The RDA program did exactly what it was supposed to do – address health and safety issues. At the same time neighbors stepped up with fresh paint that when combined with the roof work basically stopped deterioration of the house that would have led to blight conditions.

The Manteca City Council this past week increased the amount to $15,000 for housing rehab assistance grants that a low income senior homeowner can secure in a lifetime.

The senior housing rehab program is the most prevalent of all RDA programs but also the most invisible.

Over $2 million have been distributed in outright grants during the past 25 years. It has made it possible for scores upon scores of Manteca senior homeowners to remain in their homes. At the same time, it has extended the life of the affordable housing inventory.

When the homes do eventually change hands, typically they are buyers who can’t afford new homes or even the median priced Manteca resale home. The health and safety repairs help keep the homes in good shape and avoid blight that can drive down the value of nearby homes.

It is an effective way of meeting the state mandate that 20 percent of all RDA funds go toward affordable housing.

There are those who philosophically oppose redevelopment agencies on any level. That’s fine as everyone sees things differently.

However, the RDA is in place and isn’t obviously going to go away anytime soon due to how the state required them to be established which is borrowing money to create debt so RDA property taxes can then pay back the money.
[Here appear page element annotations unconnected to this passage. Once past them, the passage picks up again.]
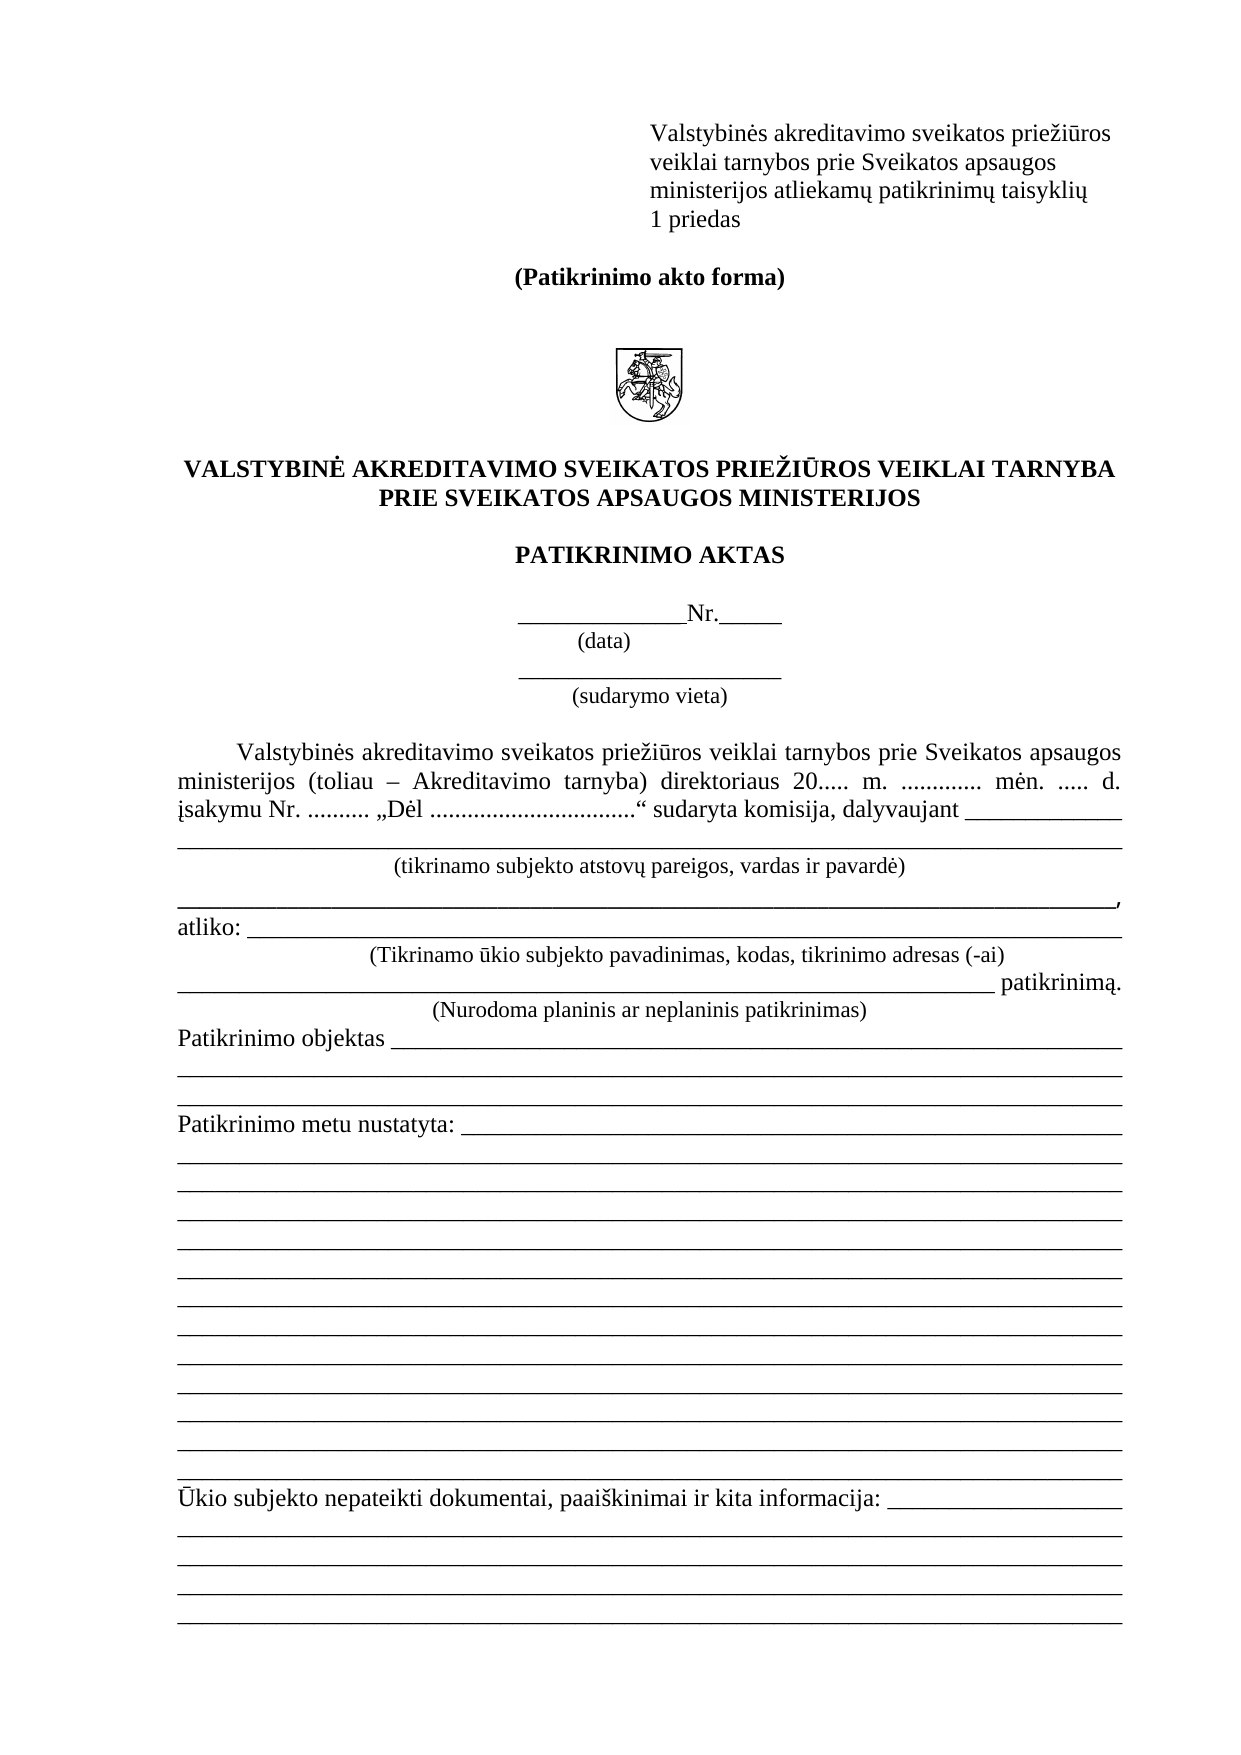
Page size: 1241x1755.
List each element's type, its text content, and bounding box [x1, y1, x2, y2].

text (Patikrinimo akto forma) [177, 262, 1122, 291]
text _ [177, 1511, 1122, 1536]
text Patikrinimo metu nustatyta: [177, 1109, 1122, 1138]
text _ [177, 1195, 1122, 1220]
text ministerijos atliekamų patikrinimų taisyklių [649, 176, 1122, 204]
text _ [177, 1425, 1122, 1450]
text VALSTYBINĖ AKREDITAVIMO SVEIKATOS PRIEŽIŪROS VEIKLAI TARNYBA PRIE SVEIKATOS APSAUGOS MINISTERIJOS [177, 454, 1122, 512]
text Ūkio subjekto nepateikti dokumentai, paaiškinimai ir kita informacija: [177, 1483, 1122, 1511]
text _ [177, 1138, 1123, 1166]
text _ [177, 1080, 1122, 1105]
text PATIKRINIMO AKTAS [177, 541, 1122, 569]
text (sudarymo vieta) [177, 682, 1122, 708]
text (data) [577, 627, 1122, 653]
text veiklai tarnybos prie Sveikatos apsaugos [649, 147, 1122, 176]
text _ [177, 1253, 1122, 1278]
text _ [177, 1569, 1122, 1594]
text _ , [177, 878, 1122, 912]
text Valstybinės akreditavimo sveikatos priežiūros [649, 118, 1122, 147]
text _ [177, 1339, 1122, 1364]
text _ [177, 1540, 1122, 1565]
text (tikrinamo subjekto atstovų pareigos, vardas ir pavardė) [177, 852, 1122, 878]
text Patikrinimo objektas [177, 1023, 1122, 1051]
text (Tikrinamo ūkio subjekto pavadinimas, kodas, tikrinimo adresas (-ai) [252, 941, 1122, 967]
text _____________________ [177, 653, 1122, 682]
text _ [177, 1310, 1122, 1335]
text _ [177, 1281, 1122, 1306]
text _ patikrinimą. [177, 967, 1122, 996]
text atliko: [177, 912, 1122, 941]
text _ [177, 1224, 1122, 1249]
text _ [177, 1166, 1123, 1195]
text _ [177, 1396, 1122, 1421]
text _ [177, 1051, 1123, 1080]
text _____________ Nr._____ [177, 598, 1122, 627]
text _ [177, 1368, 1122, 1393]
text Valstybinės akreditavimo sveikatos priežiūros veiklai tarnybos prie Sveikatos apsaugos ministerijos (toliau – Akreditavimo tarnyba) direktoriaus 20..... m. ............. mėn. ..... d. įsakymu Nr. .......... „Dėl .................................“ sudaryta komisija, dalyvaujant [177, 737, 1122, 823]
text _ [177, 1598, 1122, 1623]
text (Nurodoma planinis ar neplaninis patikrinimas) [177, 996, 1122, 1023]
text 1 priedas [649, 204, 1122, 233]
text (herbas) [177, 319, 1122, 426]
text _ [177, 1454, 1122, 1479]
text _ [177, 823, 1122, 848]
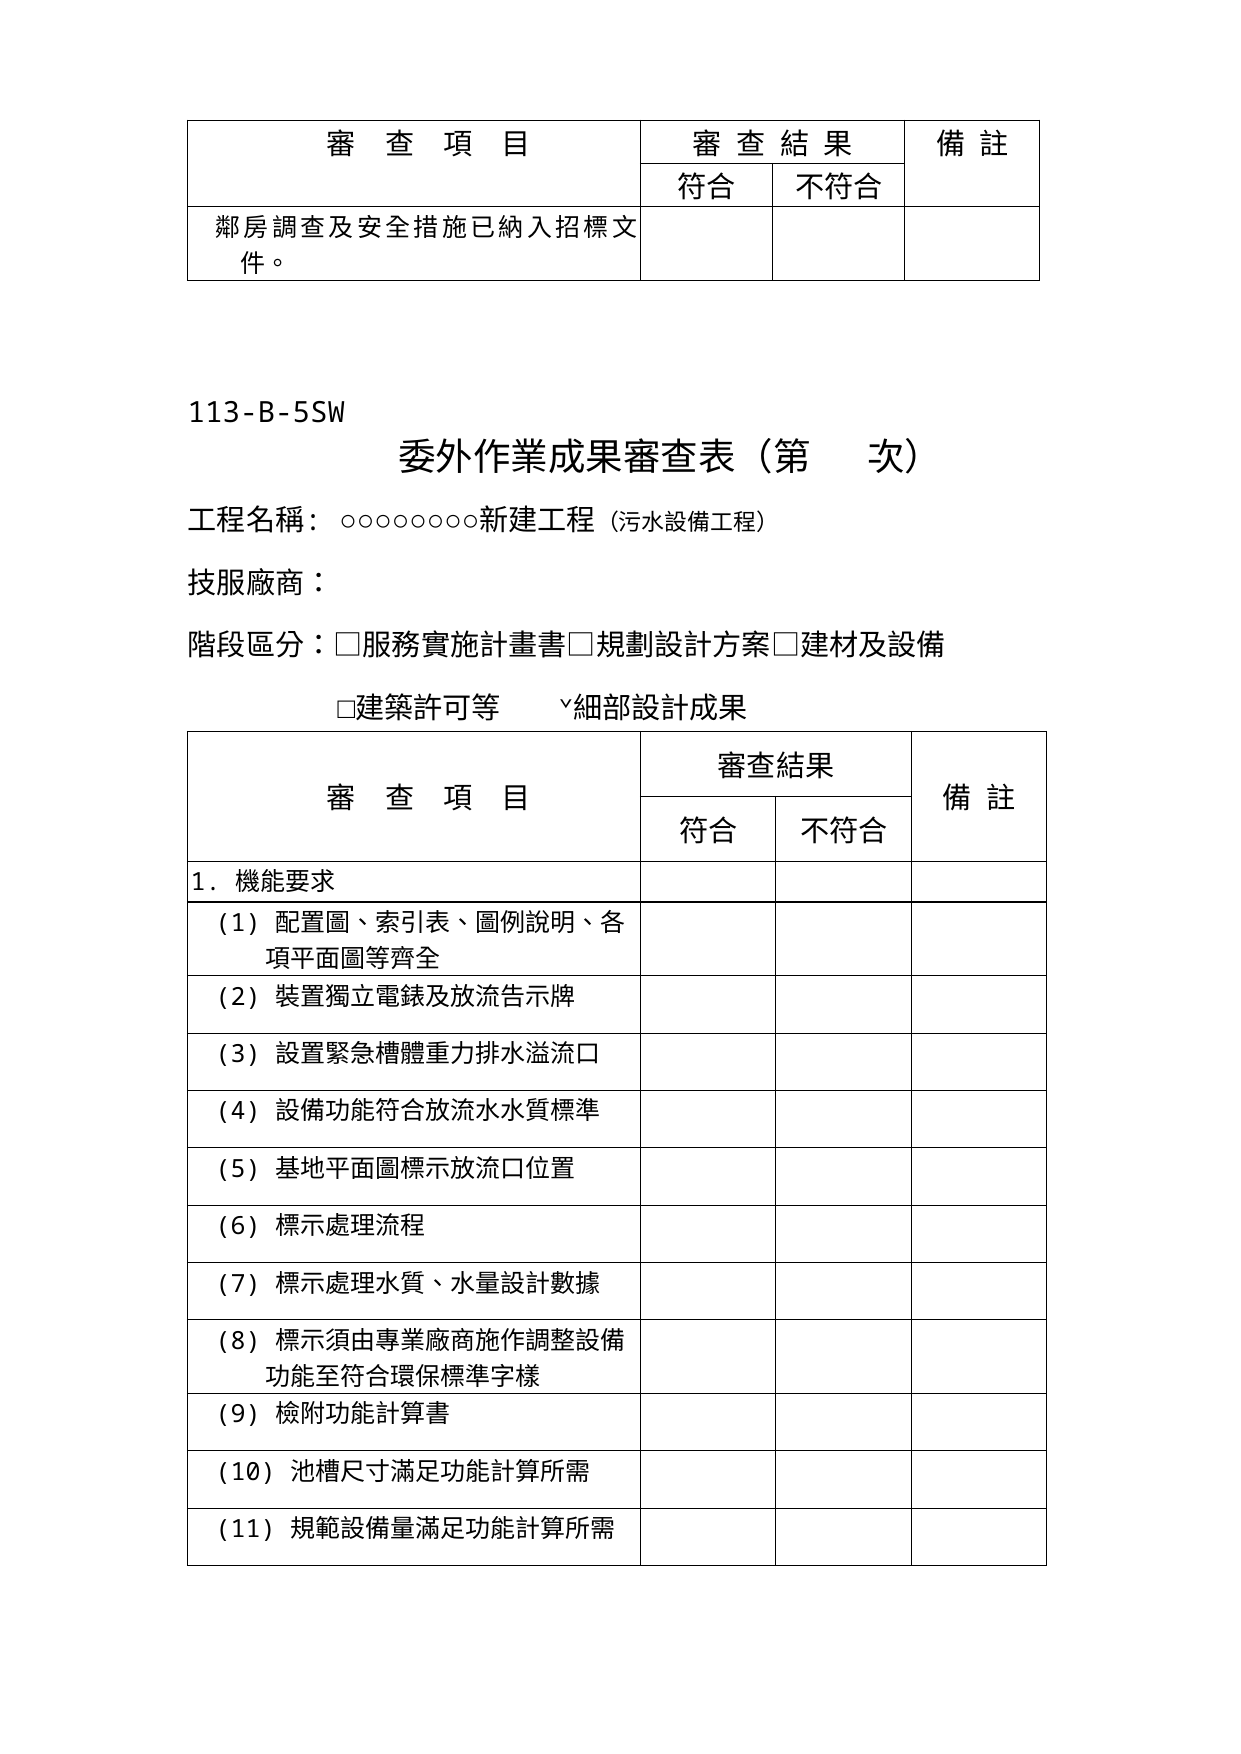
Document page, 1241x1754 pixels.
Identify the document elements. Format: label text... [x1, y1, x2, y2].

table_cell (11) 規範設備量滿足功能計算所需 [188, 1509, 640, 1565]
table_cell (2) 裝置獨立電錶及放流告示牌 [188, 976, 640, 1032]
table_header 審 查 結 果 [641, 121, 904, 163]
table_header 審查結果 [641, 732, 911, 796]
table_cell 符合 [641, 164, 772, 206]
table_header 審 查 項 目 [188, 121, 640, 206]
table_cell [912, 1509, 1046, 1565]
text 工程名稱: ○○○○○○○○新建工程（污水設備工程） [187, 481, 1053, 543]
table_cell [912, 1034, 1046, 1090]
table_cell [912, 1148, 1046, 1204]
table_header 審 查 項 目 [188, 732, 640, 861]
table_cell [641, 1394, 775, 1450]
table_cell (3) 設置緊急槽體重力排水溢流口 [188, 1034, 640, 1090]
table_cell [776, 976, 911, 1032]
table_cell [776, 1509, 911, 1565]
text 113-B-5SW [187, 389, 1053, 431]
table_cell [641, 1320, 775, 1393]
table_cell (1) 配置圖、索引表、圖例說明、各項平面圖等齊全 [188, 903, 640, 975]
table_cell (5) 基地平面圖標示放流口位置 [188, 1148, 640, 1204]
text 技服廠商： [187, 543, 1053, 606]
table_cell [912, 862, 1046, 901]
table_cell 符合 [641, 797, 775, 861]
table_cell [776, 1320, 911, 1393]
table_cell [776, 1206, 911, 1262]
table_cell (6) 標示處理流程 [188, 1206, 640, 1262]
table_cell [912, 1091, 1046, 1147]
table_cell [776, 1034, 911, 1090]
table_cell [773, 207, 904, 280]
table_header 備 註 [912, 732, 1046, 861]
table_cell [641, 1509, 775, 1565]
table_cell [912, 1206, 1046, 1262]
table_cell [641, 207, 772, 280]
table_cell [641, 1148, 775, 1204]
table_cell [776, 1148, 911, 1204]
table_cell (8) 標示須由專業廠商施作調整設備功能至符合環保標準字樣 [188, 1320, 640, 1393]
table_cell (7) 標示處理水質、水量設計數據 [188, 1263, 640, 1319]
table_cell [641, 976, 775, 1032]
table_cell [912, 1263, 1046, 1319]
table_header 備 註 [905, 121, 1039, 206]
table_cell 鄰房調查及安全措施已納入招標文件。 [188, 207, 640, 280]
table_cell [912, 903, 1046, 975]
text 階段區分：□服務實施計畫書□規劃設計方案□建材及設備 [187, 606, 1053, 668]
table_cell [905, 207, 1039, 280]
table_cell [776, 1263, 911, 1319]
table_cell (4) 設備功能符合放流水水質標準 [188, 1091, 640, 1147]
table_cell [641, 1451, 775, 1508]
table_cell [912, 1394, 1046, 1450]
table_cell [912, 976, 1046, 1032]
table_cell [776, 862, 911, 901]
table_cell [641, 903, 775, 975]
table_cell 不符合 [773, 164, 904, 206]
table_cell [641, 1206, 775, 1262]
table_cell 1. 機能要求 [188, 862, 640, 901]
table_cell (10) 池槽尺寸滿足功能計算所需 [188, 1451, 640, 1508]
table_cell [912, 1451, 1046, 1508]
table_cell 不符合 [776, 797, 911, 861]
text 委外作業成果審查表（第 次） [287, 431, 1053, 481]
table_cell [641, 1091, 775, 1147]
table_cell [641, 1263, 775, 1319]
table_cell [776, 1394, 911, 1450]
table_cell [641, 1034, 775, 1090]
table_cell [641, 862, 775, 901]
table_cell (9) 檢附功能計算書 [188, 1394, 640, 1450]
text □建築許可等 ˇ細部設計成果 [287, 668, 1053, 731]
table_cell [776, 1091, 911, 1147]
table_cell [776, 903, 911, 975]
table_cell [776, 1451, 911, 1508]
table_cell [912, 1320, 1046, 1393]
The state’s rationale in forming RDAs was to do so in a manner to stimulate investment as quickly as possible to fight blight and encourage economic development. Borrowing – once an adequate base is established – obviously accomplishes that goal which is why the state made it a stipulation of any RDA that is formed.

The bottom line is the RDA isn’t going anywhere for at least 20 years or so no matter how you might wish it does.

That means making it work in the most effective way to reach its goals and to generate economic prosperity and additional tax base should be the top priority of those who embrace the concept of an RDA as well as those who dislike it.

There is no law restricting affordable housing to just 20 percent of the RDA budget. It could be higher.

This is why people critical of the RDA should work to try and redirect its resources instead of playing a futile game of simply slamming the status quo – which is having an RDA – that they can’t change it.

Imagine if clusters of affordable housing – at-market and not subsidized - was built along the Moffat Boulevard corridor or in the central district. It wouldn’t extend or overtax infrastructure such as sewer and water lines and streets. It would bring people with a decent income that they can live on but when the economy is going strong may not be able to afford to buy a house into the central district. That in turn would increase the demand for various retailers and services.

While such a strategy wouldn’t get rid of the “evil” that some contend the RDA represents, it certainly would direct it in ways they may find more palatable.

It is important to remember the RDA is a community development tool that isn’t going away but at the same time its focus can also be altered.

It makes more sense to work for change within perimeters that you can’t change than to simply sit back and cry foul non-stop.